_SELECCIÓN_
El relato podemita no casa con la vida interna del partido: si los malos son los otros (la casta o la trama), ¿a qué viene tanto enfrentamiento interior? ¿Por qué no se mantienen todos coaligados y bien avenidos para hacer frente a los enemigos del pueblo? Una de dos: o Podemos ha sido infiltrado por los malos (es decir, y según la historia que se crea cada cual, o Pablo Iglesias o Íñigo Errejón o Carolina Bescana son submarinos de las oligarquías patrias para dinamitar internamente Podemos) o existen divergencias irreconciliables entre las distintas concepciones sobre qué significa defender los intereses del pueblo.
No estamos ante una disyuntiva novedosa: el socialismo real siempre se resistió a admitir que los “intereses de clase” pudieran no ser totalmente objetivos y que, por tanto, pudiera haber muy distintos intereses de clase en función de las sectarias intracoaliciones de proletarios que se fueran conformando. De ahí que la táctica habitual de los regímenes socialistas para hacer frente a las discrepancias internas (a las luchas de poder por erigirse en la vanguardia del proletariado) fuera acusar a los rivales de contrarrevolucionarios o pequeñoburgueses para, acto seguido, proceder a purgarlos.
Y, ciertamente, la política es una arena donde se entremezclan los peores instintos del ser humano: la ambición desmedida por el poder, la mentira propagandística, la envidia, la desconfianza o la deslealtad. Pero, más allá de los comportamientos psicopáticos que desde luego allí tienden a predominar, lo que estos enfrentamientos internos desde luego ponen de manifiesto es que no existe nada similar a un consenso acerca de cuál es el “interés del pueblo” entre los presuntos defensores del pueblo: al contrario, cada persona posee una visión particular de cuál es el bien común que, en mayor o menor medida, entra en contradicción con las de otros.

_MATERIAL MOSTRADO_
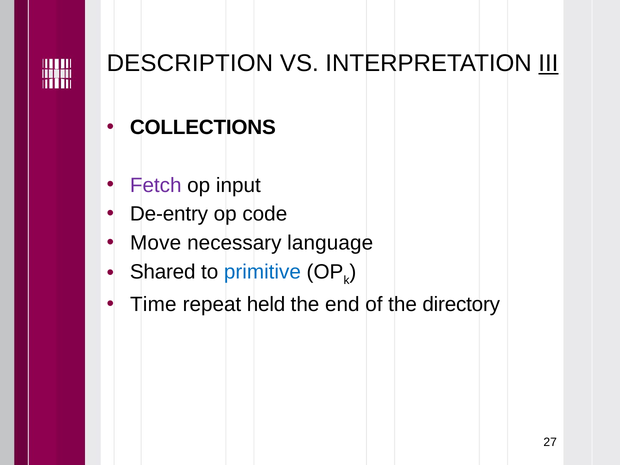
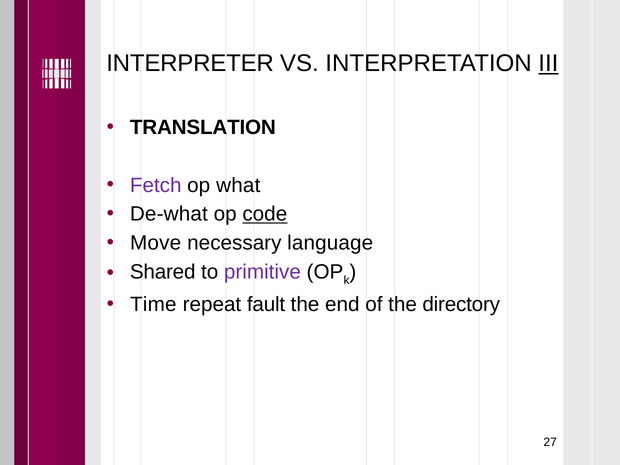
DESCRIPTION: DESCRIPTION -> INTERPRETER
COLLECTIONS: COLLECTIONS -> TRANSLATION
input: input -> what
De-entry: De-entry -> De-what
code underline: none -> present
primitive colour: blue -> purple
held: held -> fault
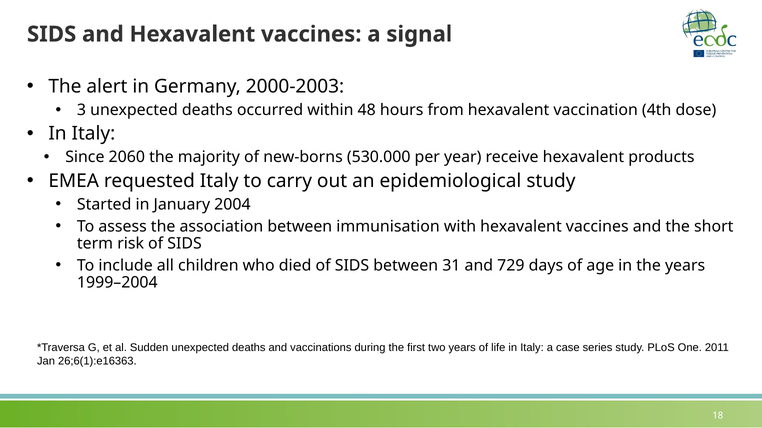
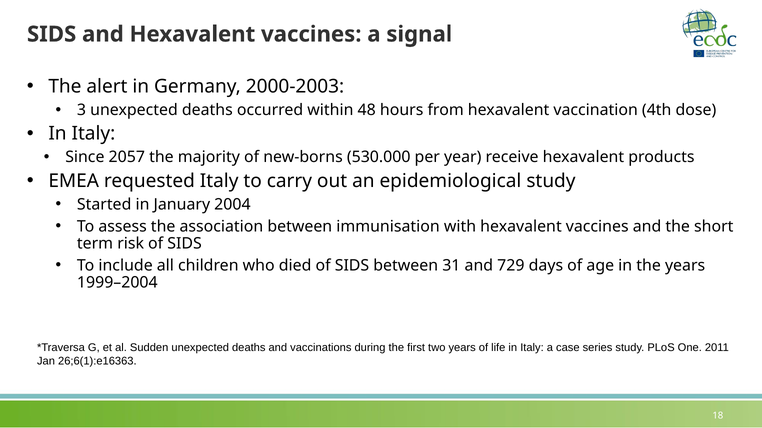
2060: 2060 -> 2057
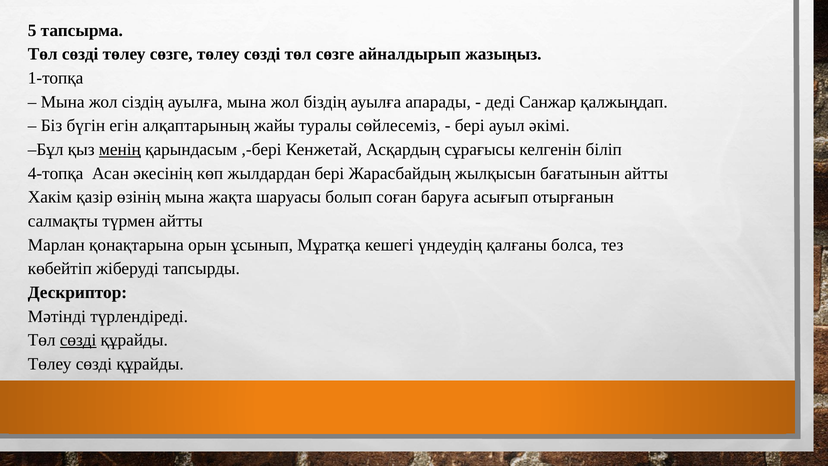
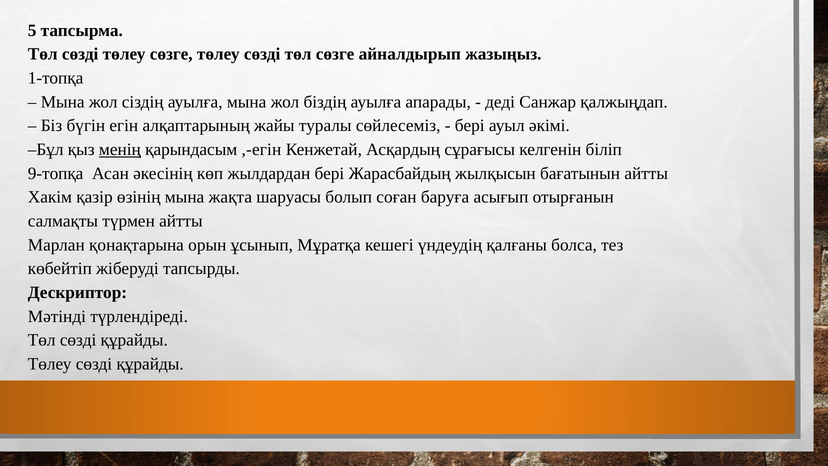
,-бері: ,-бері -> ,-егін
4-топқа: 4-топқа -> 9-топқа
сөзді at (78, 340) underline: present -> none
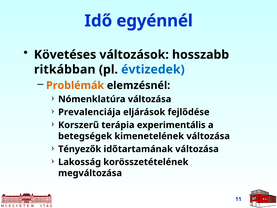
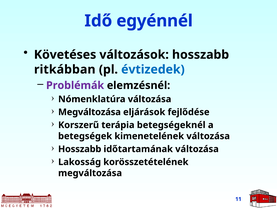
Problémák colour: orange -> purple
Prevalenciája at (89, 112): Prevalenciája -> Megváltozása
experimentális: experimentális -> betegségeknél
Tényezők at (80, 149): Tényezők -> Hosszabb
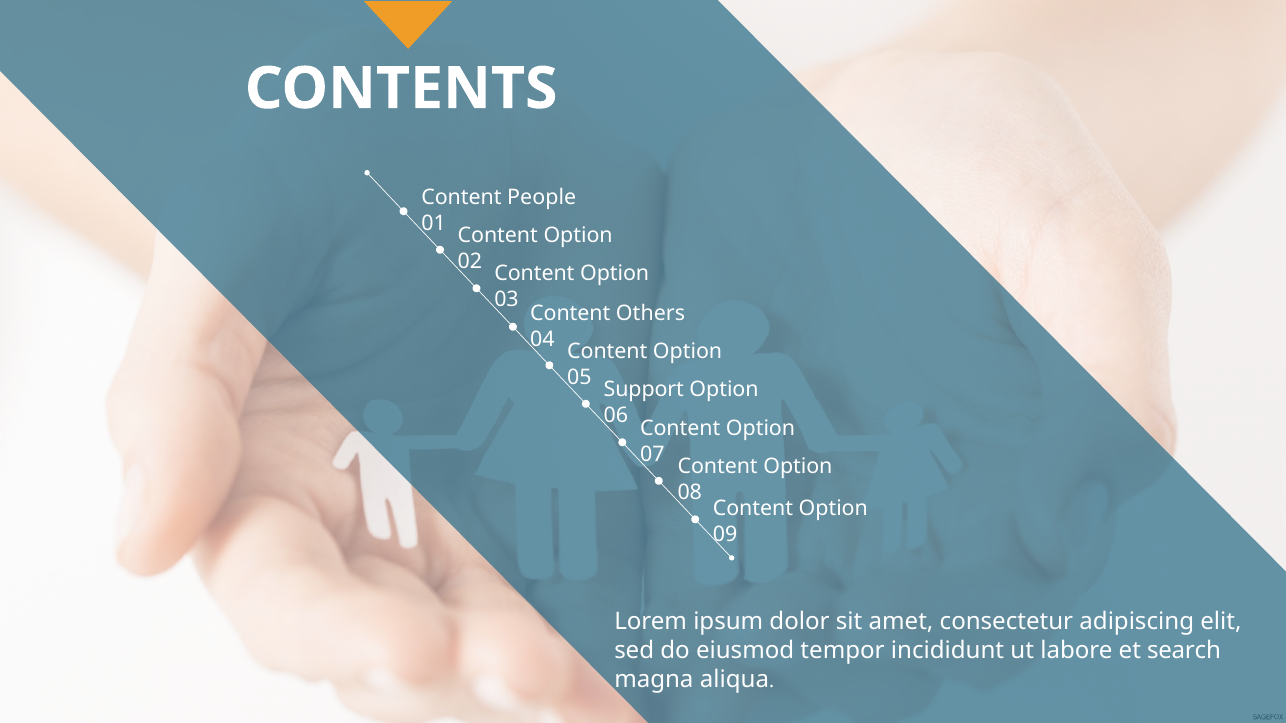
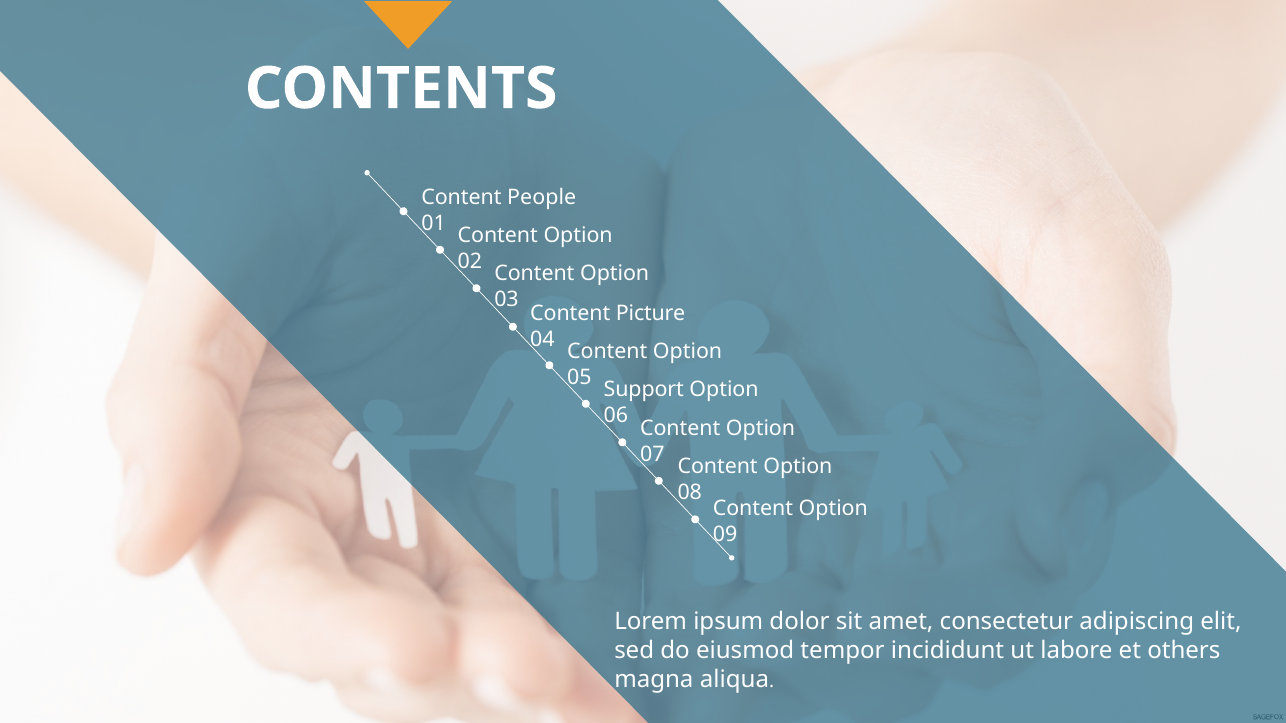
Others: Others -> Picture
search: search -> others
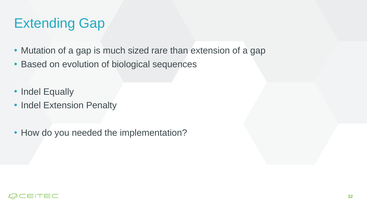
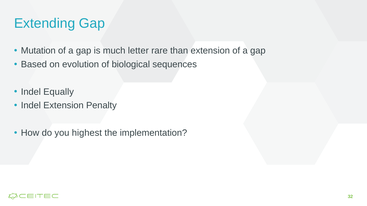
sized: sized -> letter
needed: needed -> highest
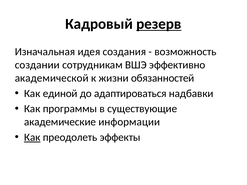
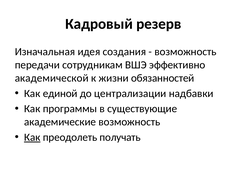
резерв underline: present -> none
создании: создании -> передачи
адаптироваться: адаптироваться -> централизации
академические информации: информации -> возможность
эффекты: эффекты -> получать
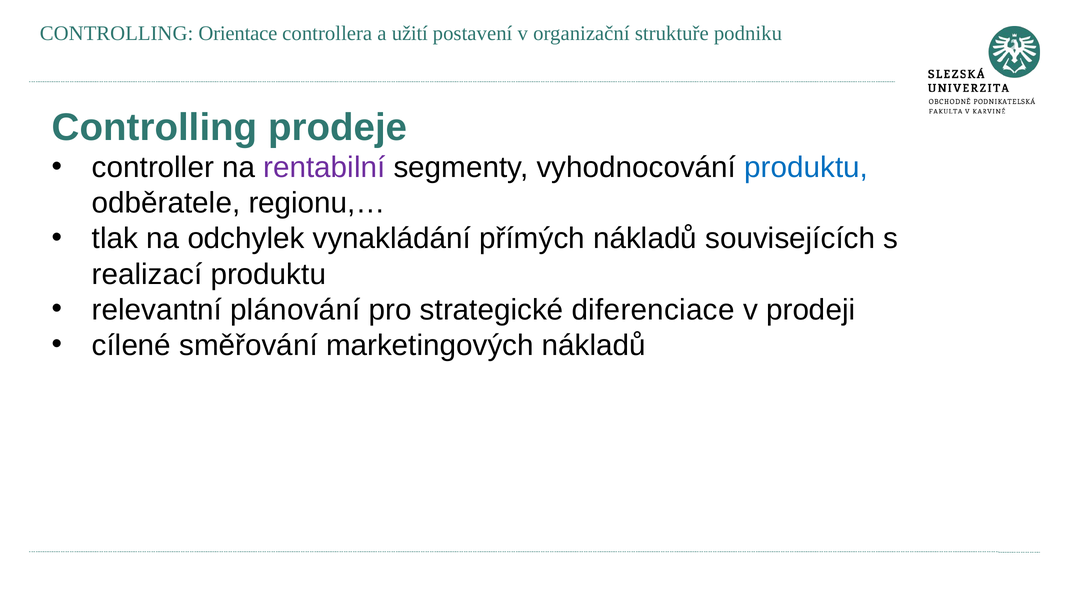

_ACCIONES REQUERIDAS_
a) Según la selección, ¿qué táctica usaban habitualmente los regímenes socialistas para hacer frente a las discrepancias internas?
b) Indica si cada afirmación concuerda con la selección y cita las palabras que lo deciden: (i) la política es un espacio donde se mezclan los peores instintos humanos; (ii) entre los presuntos defensores del pueblo hay consenso sobre cuál es el interés del pueblo; (iii) la disyuntiva planteada se presenta como algo novedoso.
c) Reescribe el pasaje de la selección que va desde "Y, ciertamente, la política" hasta "las de otros.", ambos incluidos, y cambia "la desconfianza" por "el recelo".

_SOLUCIONES POR TAREA_
a) Acusaban a los rivales de contrarrevolucionarios o pequeñoburgueses y, acto seguido, procedían a purgarlos.

b)
(i) Sí: "la política es una arena donde se entremezclan los peores instintos del ser humano".
(ii) No: "no existe nada similar a un consenso".
(iii) No: "No estamos ante una disyuntiva novedosa".

c)
Y, ciertamente, la política es una arena donde se entremezclan los peores instintos del ser humano: la ambición desmedida por el poder, la mentira propagandística, la envidia, el recelo o la deslealtad. Pero, más allá de los comportamientos psicopáticos que desde luego allí tienden a predominar, lo que estos enfrentamientos internos desde luego ponen de manifiesto es que no existe nada similar a un consenso acerca de cuál es el “interés del pueblo” entre los presuntos defensores del pueblo: al contrario, cada persona posee una visión particular de cuál es el bien común que, en mayor o menor medida, entra en contradicción con las de otros.